According to Robert Baltus, chief operations officer at the European Business Aviation Association (EBAA), the multi-crew is a simple, more expensive but very efficient safety measure that allows a well-trained crew to operate a flight generally to a higher safety level. “The main reason for this is the relatively lower workload in high-workload situations, the ability to scan better for potential issues, and the better ability to act in difficult situations”, he says. “The single crew is safe as well as long as the aircraft and its systems are certified for this. It needs to be proven to the authorities that the workloads in high workload situations are still manageable for a single pilot”.
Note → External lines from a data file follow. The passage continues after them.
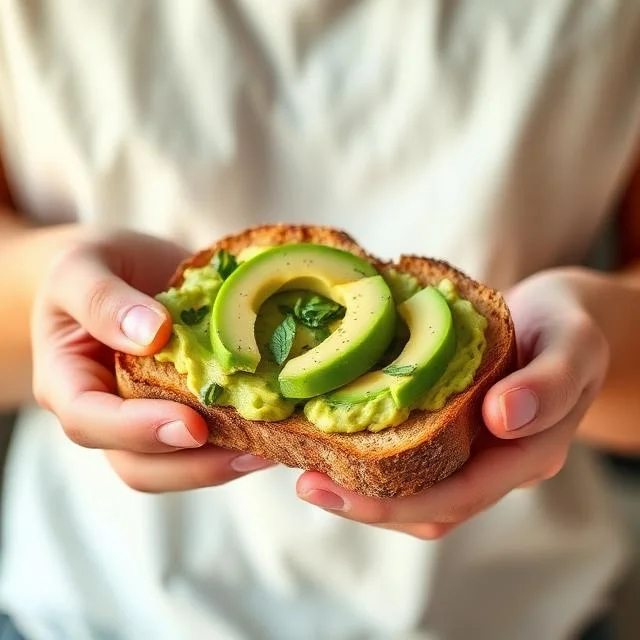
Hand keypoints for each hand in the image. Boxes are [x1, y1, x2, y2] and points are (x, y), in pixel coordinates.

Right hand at [32, 229, 272, 491]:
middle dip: (194, 465)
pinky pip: (209, 440)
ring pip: (178, 465)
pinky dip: (240, 439)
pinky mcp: (184, 409)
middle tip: (252, 450)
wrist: (120, 268)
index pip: (90, 422)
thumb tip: (151, 334)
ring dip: (225, 464)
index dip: (139, 431)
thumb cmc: (93, 266)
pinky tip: (278, 426)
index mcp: (69, 383)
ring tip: (275, 449)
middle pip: (138, 465)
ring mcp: (147, 417)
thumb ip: (102, 299)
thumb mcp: (81, 267)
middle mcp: (106, 414)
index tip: (191, 423)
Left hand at [296, 270, 608, 538]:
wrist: (559, 316)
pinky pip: (412, 454)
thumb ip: (548, 384)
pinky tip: (339, 434)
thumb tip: (503, 419)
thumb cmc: (568, 326)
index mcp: (525, 454)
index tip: (334, 489)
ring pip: (416, 488)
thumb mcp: (573, 345)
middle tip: (305, 484)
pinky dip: (374, 453)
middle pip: (427, 505)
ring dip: (364, 486)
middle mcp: (494, 463)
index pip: (457, 496)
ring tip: (308, 467)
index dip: (394, 504)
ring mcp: (473, 449)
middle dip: (364, 503)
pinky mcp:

Schoenauer affirms that, just like in the case of a flight instructor teaching a student pilot, any single pilot aircraft can be operated as a crew. “The precautions for professional pilots operating as crew are mitigated by formal crew resource management (CRM) training and threat and error management (TEM) training. These courses help pilots with communication, checklist discipline, decision making models, threat-forward briefings, and anticipation of potential errors to mitigate an undesirable aircraft state”, he says. “With disparity of experience in the cockpit becoming more common as retirements are at peak and new pilots are entering the profession, formal CRM and TEM training are key in converging the ability for the crew to effectively communicate”.
Training and simulator scenarios
As to the specific training scenarios, according to Baltus, these are generally based on the standard operating procedures of the operator, peculiarities of the aircraft and issues that have been encountered in real operations.“The authorities tend to have a list of items that they wish to see trained but this list is generally a top-level document that the operator and/or its training organisation will make more specific”, he says. “For any safe operation, it is crucial for the crews to be properly qualified and trained. There is safety in numbers and two well trained crew members are an extra insurance in cases like pilot incapacitation, high workload, or an emergency”, he says. “Single pilot is a safe option if the aircraft has all the right equipment and a properly qualified and trained pilot”.
Scenario-based training is the most practical and realistic training scenario to train crew resilience as pilots face infinite variability in the situations they will face, observes Schoenauer. “The use of simulation ensures a safe and efficient learning environment to explore the situations that challenge a crew. Training programs which deploy scenario-based training should use mechanical scenario-based training, where a mechanical defect is simulated”, he says.
Environmental scenario-based training should also be used to provide for conditions that occur outside the crew’s control like a sick passenger, line of weather or a requested change of destination which challenges crew coordination and decision making, affirms Schoenauer. “Airlines have been using scenario-based training in programs like advanced qualification programs (AQP) which have considerably enhanced aviation safety”, he says.
Flight simulator training providers have to balance time in simulation devices between compliance with regulatory requirements – which are primarily tasked-based training items – and the more practical scenario-based training time, according to Schoenauer. “Operators and training providers have seen the benefits of scenario-based training and curriculum and training programs are evolving to best manage this balance”, he concludes.